The Quiet Edition – Research Tour Travelog
On US Highway 34 west bound from McCook, NE. Past the Frenchman Valley Co-Op Silo. Rail cars on the left of me, cornfields to the right, black clouds up ahead.
There are dozens and dozens of flag poles at the Culbertson NE cemetery. Each one has at least one small metal plaque attached, bearing the name of a veteran from the area, the year he was born, and the year he died.
There is a headstone for SGT Harold L. Propp, of the 680th Glider Field Artillery Battalion. He was killed in action on March 24, 1945, in Wessel, Germany, during Operation Varsity.
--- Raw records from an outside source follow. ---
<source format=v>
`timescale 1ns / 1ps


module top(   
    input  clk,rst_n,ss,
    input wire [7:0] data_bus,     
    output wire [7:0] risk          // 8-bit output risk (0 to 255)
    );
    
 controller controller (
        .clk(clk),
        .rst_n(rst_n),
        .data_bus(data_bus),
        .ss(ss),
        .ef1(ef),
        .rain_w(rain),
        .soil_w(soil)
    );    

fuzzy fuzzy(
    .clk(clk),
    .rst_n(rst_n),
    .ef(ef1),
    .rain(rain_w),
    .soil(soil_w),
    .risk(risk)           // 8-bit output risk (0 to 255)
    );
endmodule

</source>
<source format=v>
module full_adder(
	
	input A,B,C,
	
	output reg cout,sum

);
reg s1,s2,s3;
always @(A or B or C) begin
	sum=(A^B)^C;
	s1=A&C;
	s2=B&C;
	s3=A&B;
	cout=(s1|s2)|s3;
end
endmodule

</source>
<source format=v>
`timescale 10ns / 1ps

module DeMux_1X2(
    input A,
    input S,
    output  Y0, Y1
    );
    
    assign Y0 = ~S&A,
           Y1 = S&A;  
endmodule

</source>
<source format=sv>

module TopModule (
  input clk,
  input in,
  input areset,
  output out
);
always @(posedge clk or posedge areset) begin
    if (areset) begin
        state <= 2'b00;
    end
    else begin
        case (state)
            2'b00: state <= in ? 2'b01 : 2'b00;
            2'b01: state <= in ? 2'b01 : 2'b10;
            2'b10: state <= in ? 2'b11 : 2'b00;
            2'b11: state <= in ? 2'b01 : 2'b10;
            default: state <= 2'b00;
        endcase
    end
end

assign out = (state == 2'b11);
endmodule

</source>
Still west on US-34; signs for Trenton, 8 miles; Benkelman, 39 miles.
Cope, Colorado: In the town cemetery, SGT Ray H. Drullinger of the 157th Infantry Regiment is buried. He was killed on July 10, 1943, in the landings at Sicily. At the town park, his parents placed a metal sign in his memory, “love, Mom and Dad”.
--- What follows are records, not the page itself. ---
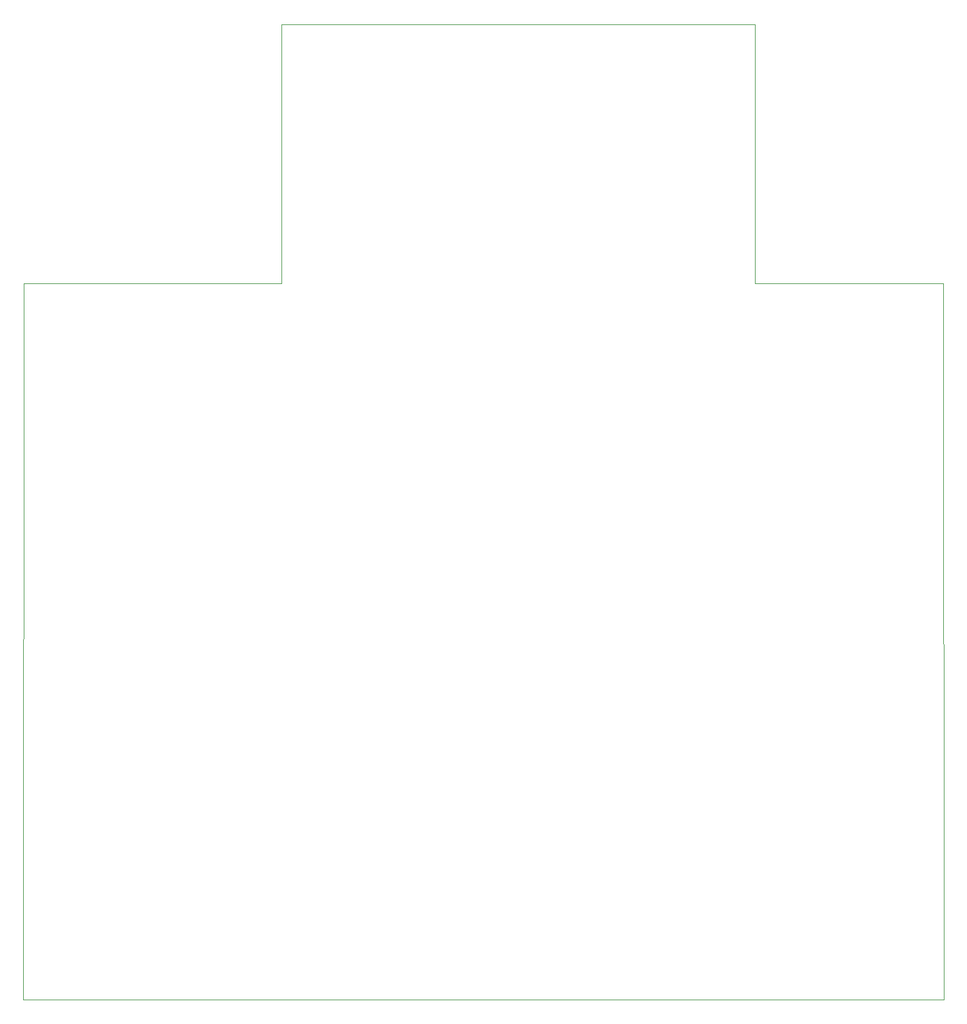
<source format=gm1>
G04 #@! TF.GenerationSoftware,KiCad,Pcbnew,(5.1.2)-2*
G04 #@! TF.CreationDate,2021-07-04T15:20:40+03:00*
G04 #@! TF.ProjectId,control_board,636f6e74-726f-46c5-9f62-6f6172642e6b,rev?*
G04 #@! TF.SameCoordinates,Original*
G04 #@! TF.FileFunction,Profile,NP*
%FSLAX46Y46*%
G04 Gerber Fmt 4.6, Leading zero omitted, Abs format (unit mm)*
G04 Created by KiCad (PCBNEW (5.1.2)-2) date 2021-07-04 15:20:40*
%MOMM*%
%LPD*%
G04 APERTURE LIST*
%ADD10C,0.050000*%
G04 APERTURE END LIST*
D10*
X28550000Y-60000000D02*
X63450000Y-60000000D01*
X28450000Y-156950000D02*
X28550000Y-60000000D01*
X153050000Y-156950000D02*
X28450000Y-156950000D01*
X153000000Y-60000000D02*
X153050000Y-156950000D01*
X127500000Y-60000000D02*
X153000000Y-60000000D01*
X127500000Y-25000000D02*
X127500000Y-60000000D01*
X63450000Y-25000000D02*
X127500000Y-25000000D01*
X63450000Y-60000000D02*
X63450000Y-25000000D01*
M02*

</source>
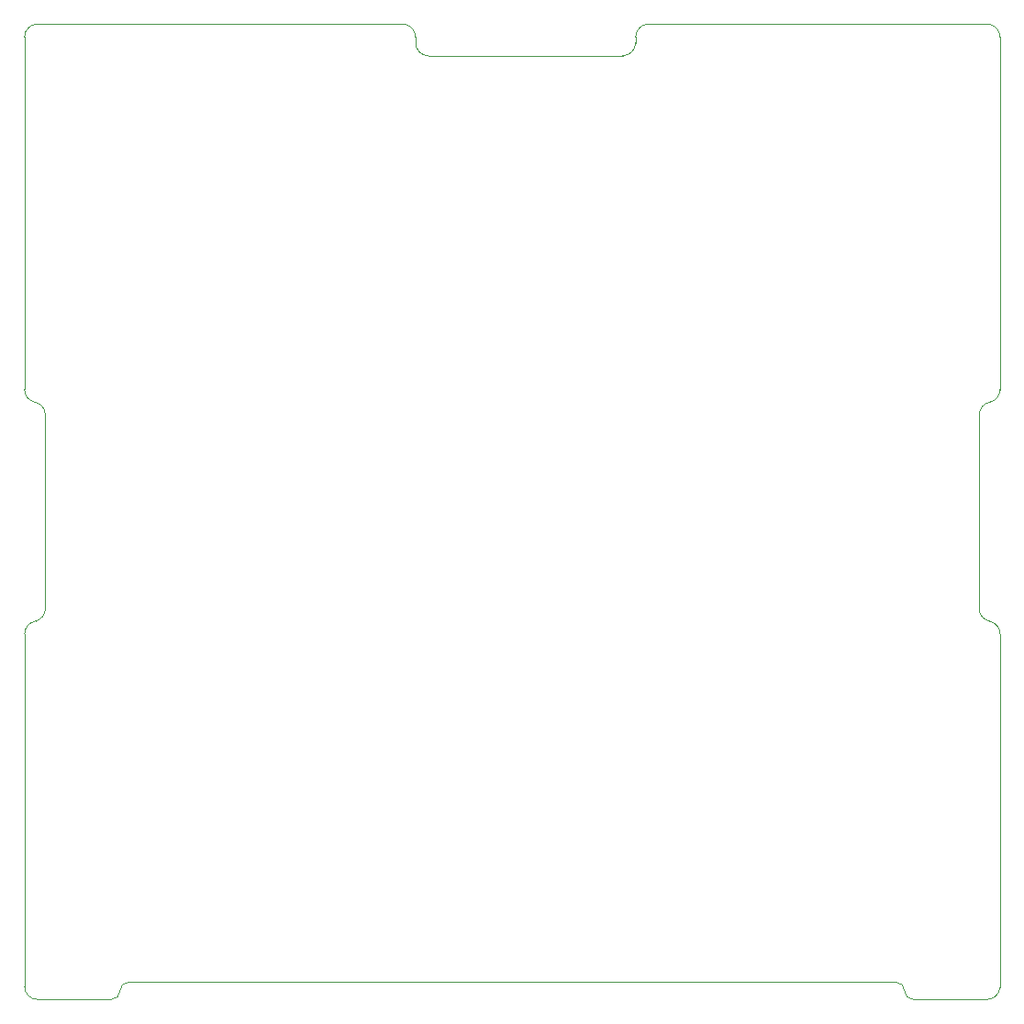
<source format=gbr>
G04*
G04 #@! TF.GenerationSoftware,Altium Limited,Altium Designer,24.1.2 (44)*
G04*
G04 Layer_Color=0*
%FSLAX44Y44*%
%MOMM*%
G71*
G04*
G04 #@! TF.SameCoordinates,32799FE6-DD90-4EFC-9ADB-317E97FF397D*
G04*
G04*
G04 #@! TF.FilePolarity,Positive*
G04*
G01*
G75*
%ADD98C,0.0254*%
D98*
X-54Y11998D02*
X-54Y337090D01*
X-54Y337150D01*
D02*
G02*
X9907Y349021I12054J0D01*
G01*
X9930Y349020D01*
D02*
G03*
X19146Y360650I-2730J11630D01*
G01*
Y539350D01*
D02*
G03*
X9924Y550981I-11946J0D01*
G01*
X9897Y550979D01*
D02*
G02*
X-64Y562850I2093J11871D01*
G01*
X-54Y562881D01*
X-54Y888000D01*
D02*
G02*
X12000Y900054I12054J0D01*
G01*
X348700Y900054D01*
D02*
G02*
X360754Y888000I0J-12054D01*
G01*
Y882700D01*
D02*
G03*
X372700Y870754I11946J0D01*
G01*
X372728Y870654D01*
X551872D01*
X551900Y870754D01*
D02*
G03*
X563846Y882700I0J11946D01*
G01*
Y888002D01*
D02*
G02*
X575900Y900054I12053J-1D01*
G01*
X888000D01*
D02*
G02*
X900054Y888000I-0J-12054D01*
G01*
X900054Y562770D01*
X900043Y562737D01*
D02*
G02*
X890770Y551161I-12053J153D01*
G01*
X890725Y551115D01*
D02*
G03*
X880854Y539350I2074J-11765D01*
G01*
Y360650D01*
D02*
G03*
X890725Y348885I11946J0D01*
G01*
X890762Y348861D01*
D02*
G02*
X900041Y337374I-2772J-11731D01*
G01*
X900054Y337340D01*
Y11430D01*
X900039Y11392D01*
D02*
G02*
X888002Y-54I-12039J608D01*
G01*
X819900Y-54D01*
X819891Y-53D01*
D02*
G02*
X811946Y8000I109J8053D01*
G01*
D02*
G03*
X804002Y15946I-7946J0D01*
G01*
X96000Y15946D01*
D02*
G03*
X88054Y8000I1J-7947D01*
G01*
D02*
G02*
X80109Y-53I-8054J0D01*
G01*
X80100Y-54D01*
X12000D01*
D02*
G02*
X-54Y11998I0J12054D01*
G01*
M02*

</source>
His mother wrote a letter to the Army upon hearing of his death:
…what I want to know is where my Son is buried, where he was buried and how? Was he layed away in an individual grave or in a trench with other soldiers? Was he buried in a casket or just rolled in a blanket. I want his body brought back to the U.S. before it deteriorates. In that far off place. I never will be at rest until I can see it for myself and recognize it as my son. This is terrible for (a) Mother to bear. Where is the graveyard for the boys that were killed in Sicily…..I wish you would answer all the questions. I will die if I can’t find out what became of his body.
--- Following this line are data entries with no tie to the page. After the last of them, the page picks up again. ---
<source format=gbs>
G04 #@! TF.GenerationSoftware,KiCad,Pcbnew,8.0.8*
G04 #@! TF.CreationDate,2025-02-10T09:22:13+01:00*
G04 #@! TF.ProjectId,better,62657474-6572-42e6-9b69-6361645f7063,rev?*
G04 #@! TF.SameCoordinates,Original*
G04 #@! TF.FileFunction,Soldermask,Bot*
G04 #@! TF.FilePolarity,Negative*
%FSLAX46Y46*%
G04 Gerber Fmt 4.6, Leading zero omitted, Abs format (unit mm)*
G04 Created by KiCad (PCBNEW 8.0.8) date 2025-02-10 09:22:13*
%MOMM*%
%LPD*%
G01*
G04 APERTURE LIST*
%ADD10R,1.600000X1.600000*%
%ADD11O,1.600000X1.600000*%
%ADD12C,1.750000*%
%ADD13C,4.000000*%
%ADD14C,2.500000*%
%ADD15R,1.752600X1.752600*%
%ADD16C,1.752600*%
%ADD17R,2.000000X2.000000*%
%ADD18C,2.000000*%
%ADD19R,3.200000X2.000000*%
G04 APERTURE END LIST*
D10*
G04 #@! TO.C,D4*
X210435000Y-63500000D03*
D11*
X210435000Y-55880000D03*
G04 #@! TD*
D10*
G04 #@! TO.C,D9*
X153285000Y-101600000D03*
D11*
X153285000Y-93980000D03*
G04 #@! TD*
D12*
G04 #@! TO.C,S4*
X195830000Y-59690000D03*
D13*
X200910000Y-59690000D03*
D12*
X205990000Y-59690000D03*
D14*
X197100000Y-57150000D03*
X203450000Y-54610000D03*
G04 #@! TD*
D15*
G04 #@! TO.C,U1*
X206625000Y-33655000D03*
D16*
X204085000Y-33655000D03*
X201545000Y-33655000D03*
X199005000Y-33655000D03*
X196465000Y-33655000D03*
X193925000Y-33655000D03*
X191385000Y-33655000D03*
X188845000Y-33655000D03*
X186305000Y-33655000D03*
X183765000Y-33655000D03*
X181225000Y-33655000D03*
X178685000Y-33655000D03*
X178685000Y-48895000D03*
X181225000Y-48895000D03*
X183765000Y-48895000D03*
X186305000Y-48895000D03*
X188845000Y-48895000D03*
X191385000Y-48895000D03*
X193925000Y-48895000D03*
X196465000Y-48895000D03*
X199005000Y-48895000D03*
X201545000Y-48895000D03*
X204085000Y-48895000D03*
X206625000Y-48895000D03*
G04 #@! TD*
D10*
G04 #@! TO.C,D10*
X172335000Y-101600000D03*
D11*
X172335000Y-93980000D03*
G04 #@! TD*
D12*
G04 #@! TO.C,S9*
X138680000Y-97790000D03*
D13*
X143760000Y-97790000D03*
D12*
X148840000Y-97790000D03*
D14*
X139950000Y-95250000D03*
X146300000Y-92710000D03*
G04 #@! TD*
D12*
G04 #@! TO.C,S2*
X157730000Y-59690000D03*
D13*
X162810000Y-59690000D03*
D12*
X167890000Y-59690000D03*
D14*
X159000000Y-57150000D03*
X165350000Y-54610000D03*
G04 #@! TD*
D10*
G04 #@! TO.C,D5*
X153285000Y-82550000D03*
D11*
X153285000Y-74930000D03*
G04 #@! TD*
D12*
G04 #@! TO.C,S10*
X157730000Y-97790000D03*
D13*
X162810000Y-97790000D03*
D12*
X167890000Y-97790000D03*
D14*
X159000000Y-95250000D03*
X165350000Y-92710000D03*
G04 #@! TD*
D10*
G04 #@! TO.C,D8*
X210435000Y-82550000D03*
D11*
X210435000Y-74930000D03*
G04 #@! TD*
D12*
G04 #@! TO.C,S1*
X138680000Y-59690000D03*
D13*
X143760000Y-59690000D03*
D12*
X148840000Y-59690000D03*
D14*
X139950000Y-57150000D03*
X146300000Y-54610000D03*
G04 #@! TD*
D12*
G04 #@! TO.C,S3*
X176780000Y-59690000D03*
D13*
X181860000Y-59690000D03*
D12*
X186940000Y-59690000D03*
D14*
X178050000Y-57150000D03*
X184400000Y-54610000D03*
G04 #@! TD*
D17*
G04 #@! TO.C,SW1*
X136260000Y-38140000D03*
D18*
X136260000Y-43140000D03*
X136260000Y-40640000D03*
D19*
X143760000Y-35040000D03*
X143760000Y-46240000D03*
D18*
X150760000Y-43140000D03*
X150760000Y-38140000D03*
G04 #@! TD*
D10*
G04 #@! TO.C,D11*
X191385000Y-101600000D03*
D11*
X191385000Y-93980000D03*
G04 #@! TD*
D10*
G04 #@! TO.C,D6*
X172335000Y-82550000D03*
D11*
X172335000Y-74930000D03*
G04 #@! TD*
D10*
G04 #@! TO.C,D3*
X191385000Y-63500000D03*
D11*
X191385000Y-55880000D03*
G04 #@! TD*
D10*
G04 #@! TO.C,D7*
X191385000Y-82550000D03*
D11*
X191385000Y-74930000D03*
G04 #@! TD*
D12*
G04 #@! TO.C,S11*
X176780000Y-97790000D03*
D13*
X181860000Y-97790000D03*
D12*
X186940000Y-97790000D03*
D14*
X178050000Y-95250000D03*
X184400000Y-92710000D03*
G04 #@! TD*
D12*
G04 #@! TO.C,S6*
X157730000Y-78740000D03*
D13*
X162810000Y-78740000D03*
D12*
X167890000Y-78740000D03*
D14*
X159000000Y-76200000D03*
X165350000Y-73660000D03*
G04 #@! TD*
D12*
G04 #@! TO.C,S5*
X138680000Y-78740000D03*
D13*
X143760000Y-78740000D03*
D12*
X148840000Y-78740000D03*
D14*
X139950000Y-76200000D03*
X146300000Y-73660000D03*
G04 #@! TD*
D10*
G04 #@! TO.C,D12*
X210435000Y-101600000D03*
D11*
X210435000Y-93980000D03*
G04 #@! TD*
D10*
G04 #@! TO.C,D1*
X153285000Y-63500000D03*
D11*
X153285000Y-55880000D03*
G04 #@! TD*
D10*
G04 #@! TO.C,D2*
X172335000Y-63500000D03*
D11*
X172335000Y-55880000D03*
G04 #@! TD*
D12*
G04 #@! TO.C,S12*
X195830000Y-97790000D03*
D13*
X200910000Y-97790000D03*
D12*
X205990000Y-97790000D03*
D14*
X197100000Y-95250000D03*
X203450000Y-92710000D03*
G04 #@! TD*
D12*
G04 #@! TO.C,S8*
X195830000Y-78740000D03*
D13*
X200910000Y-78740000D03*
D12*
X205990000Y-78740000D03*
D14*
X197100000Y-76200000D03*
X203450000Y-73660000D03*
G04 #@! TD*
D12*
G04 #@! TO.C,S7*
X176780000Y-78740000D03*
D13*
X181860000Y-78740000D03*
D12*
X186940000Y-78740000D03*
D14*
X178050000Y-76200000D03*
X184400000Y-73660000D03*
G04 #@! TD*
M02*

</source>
SGT Drullinger was buried in Cope in 1948. I feel honored to visit his grave, even though I had to go past a locked gate and climb over a wall to see it.
Visited Sand Creek Massacre National Historic Site, east of Chivington, CO, on State Highway 96. About 200 Cheyenne and Arapahoe, members of “peace tribes” were massacred here in 1864. It is a quiet place.